Es ist also wichtig, dass Flüchtlinge aus der Rolle des Hilfe-Empfängers herauskommen.
Auf jeden Fall. Das große ehrenamtliche Engagement ist zwar extrem wichtig, es kann aber auch dazu führen, dass Flüchtlinge in eine passive Rolle gedrängt werden. Um dem vorzubeugen, ist es sinnvoll, sie von Anfang an mit einzubinden - und etwa auf ihre Mithilfe bei der Essensausgabe oder der Kinderbetreuung zu bauen. Schon bei diesen Kleinigkeiten beginnt die Integrationsarbeit. Die Tätigkeiten beugen zudem der gähnenden Leere vor, sie vermitteln Sinn und entlasten nicht zuletzt die Helfer.
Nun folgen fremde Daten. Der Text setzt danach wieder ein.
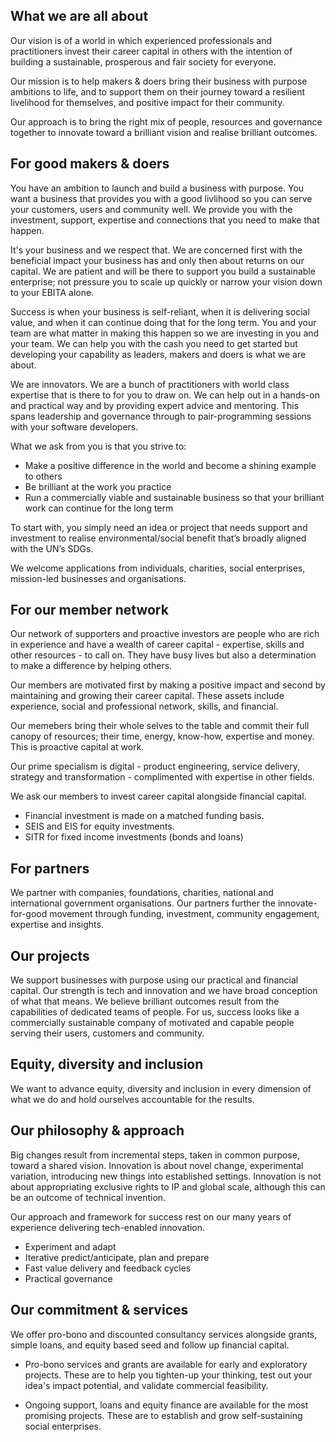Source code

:## What we are all about 
Our vision is of a world in which experienced professionals and practitioners invest their career capital in others with the intention of building a sustainable, prosperous and fair society for everyone.

Our mission is to help makers & doers bring their business with purpose ambitions to life, and to support them on their journey toward a resilient livelihood for themselves, and positive impact for their community.

Our approach is to bring the right mix of people, resources and governance together to innovate toward a brilliant vision and realise brilliant outcomes. 

## For good makers & doers 
You have an ambition to launch and build a business with purpose. You want a business that provides you with a good livlihood so you can serve your customers, users and community well. We provide you with the investment, support, expertise and connections that you need to make that happen.  

It's your business and we respect that. We are concerned first with the beneficial impact your business has and only then about returns on our capital. We are patient and will be there to support you build a sustainable enterprise; not pressure you to scale up quickly or narrow your vision down to your EBITA alone.  

Success is when your business is self-reliant, when it is delivering social value, and when it can continue doing that for the long term. You and your team are what matter in making this happen so we are investing in you and your team. We can help you with the cash you need to get started but developing your capability as leaders, makers and doers is what we are about. 

We are innovators. We are a bunch of practitioners with world class expertise that is there to for you to draw on. We can help out in a hands-on and practical way and by providing expert advice and mentoring. This spans leadership and governance through to pair-programming sessions with your software developers.  

What we ask from you is that you strive to: 
- Make a positive difference in the world and become a shining example to others
- Be brilliant at the work you practice 
- Run a commercially viable and sustainable business so that your brilliant work can continue for the long term  

To start with, you simply need an idea or project that needs support and investment to realise environmental/social benefit that’s broadly aligned with the UN’s SDGs. 

We welcome applications from individuals, charities, social enterprises, mission-led businesses and organisations.

## For our member network
Our network of supporters and proactive investors are people who are rich in experience and have a wealth of career capital - expertise, skills and other resources - to call on. They have busy lives but also a determination to make a difference by helping others.

Our members are motivated first by making a positive impact and second by maintaining and growing their career capital. These assets include experience, social and professional network, skills, and financial. 

Our memebers bring their whole selves to the table and commit their full canopy of resources; their time, energy, know-how, expertise and money. This is proactive capital at work. 

Our prime specialism is digital - product engineering, service delivery, strategy and transformation - complimented with expertise in other fields.

We ask our members to invest career capital alongside financial capital.  
- Financial investment is made on a matched funding basis. 
- SEIS and EIS for equity investments. 
- SITR for fixed income investments (bonds and loans)

## For partners 
We partner with companies, foundations, charities, national and international government organisations.  Our partners further the innovate-for-good movement through funding, investment, community engagement, expertise and insights.

## Our projects 
We support businesses with purpose using our practical and financial capital. Our strength is tech and innovation and we have broad conception of what that means. We believe brilliant outcomes result from the capabilities of dedicated teams of people.  For us, success looks like a commercially sustainable company of motivated and capable people serving their users, customers and community.  

## Equity, diversity and inclusion
We want to advance equity, diversity and inclusion in every dimension of what we do and hold ourselves accountable for the results.

## Our philosophy & approach
Big changes result from incremental steps, taken in common purpose, toward a shared vision. 
Innovation is about novel change, experimental variation, introducing new things into established settings. 
Innovation is not about appropriating exclusive rights to IP and global scale, although this can be an outcome of technical invention.  

Our approach and framework for success rest on our many years of experience delivering tech-enabled innovation. 

- Experiment and adapt 
- Iterative predict/anticipate, plan and prepare 
- Fast value delivery and feedback cycles
- Practical governance

## Our commitment & services
We offer pro-bono and discounted consultancy services alongside grants, simple loans, and equity based seed and follow up financial capital. 

- Pro-bono services and grants are available for early and exploratory projects.  These are to help you tighten-up your thinking, test out your idea's impact potential, and validate commercial feasibility.

- Ongoing support, loans and equity finance are available for the most promising projects. These are to establish and grow self-sustaining social enterprises. 
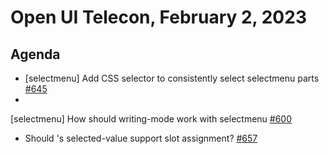 # Open UI Telecon, February 2, 2023

## Agenda
* [selectmenu] Add CSS selector to consistently select selectmenu parts [#645](https://github.com/openui/open-ui/issues/645)
* 
[selectmenu] How should writing-mode work with selectmenu [#600](https://github.com/openui/open-ui/issues/600)
* Should <selectmenu>'s selected-value support slot assignment? [#657](https://github.com/openui/open-ui/issues/657)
Das alles setzt voraus, dass Menschen sich auch einbringen wollen.
Ob jemand eine Idee unterstützt oder sie ablehnt, ist stark von Gefühlen abhängig. Da lässt sich ansetzen, indem man Akzeptanz und Empathie fördert und Unentschlossene gezielt ins Boot holt.
Wie kann das geschehen?
Der Einzelfall löst Empathie aus, nicht die anonyme Masse. Es ist wichtig über Einzelfälle zu berichten, etwa in einer Gemeindezeitung, das Schicksal von Einzelnen so zu zeigen, dass man sich in sie hineinversetzen kann. So lassen sich auch Vorurteile leichter abbauen, etwa indem man vermittelt, was für unvorstellbares Leid, was für Grausamkeiten und welche Gewalt diese Menschen oft erlebt haben. Und welchen Weg sie auf sich genommen haben, um zu uns zu kommen. Flüchtlinge wehren sich auch selbst dagegen, als homogene Masse wahrgenommen zu werden. Sie wollen mit ihrer jeweiligen Geschichte Gehör finden. Um Empathie zu fördern, ist es tatsächlich viel effektiver, solche Einzelfälle aufzuzeigen statt andauernd Statistiken zu wiederholen, etwa welches Land wie viele Flüchtlinge aufnimmt. Wer Mitgefühl hat, ist wiederum deutlich mehr dazu bereit mitzuhelfen.
Wie sollte die Hilfe vor Ort konkret aussehen?
Aus Unternehmen wissen wir, dass sich Veränderungen am besten umsetzen lassen, wenn man bestimmte Kriterien beachtet. Als Orientierungshilfe ziehen wir Psychologen die "Smart"-Formel heran. Das heißt, das Ziel sollte spezifisch sein, messbar, attraktiv, realistisch und terminiert. Konkret könnte das heißen, dass in der Gemeinde eine "Problembörse" als Anlaufstelle eingeführt wird. Dort kann jeder spezifisch nachfragen, wie er helfen kann - etwa Fußball mit Flüchtlingskindern spielen, bei Arzt- oder Behördengängen helfen. Ein solcher Einsatz ist realistisch, seine Auswirkungen sind direkt messbar. Die Wertschätzung etwa durch die Gemeinde oder durch die Flüchtlinge macht ihn attraktiv. Und, indem er etwa einmal in der Woche stattfindet, ist er begrenzt, was wiederum sicherstellt, dass Helfer nicht irgendwann frustriert aufgeben, sondern ihr Engagement bestenfalls über längere Zeit hinweg aufrechterhalten.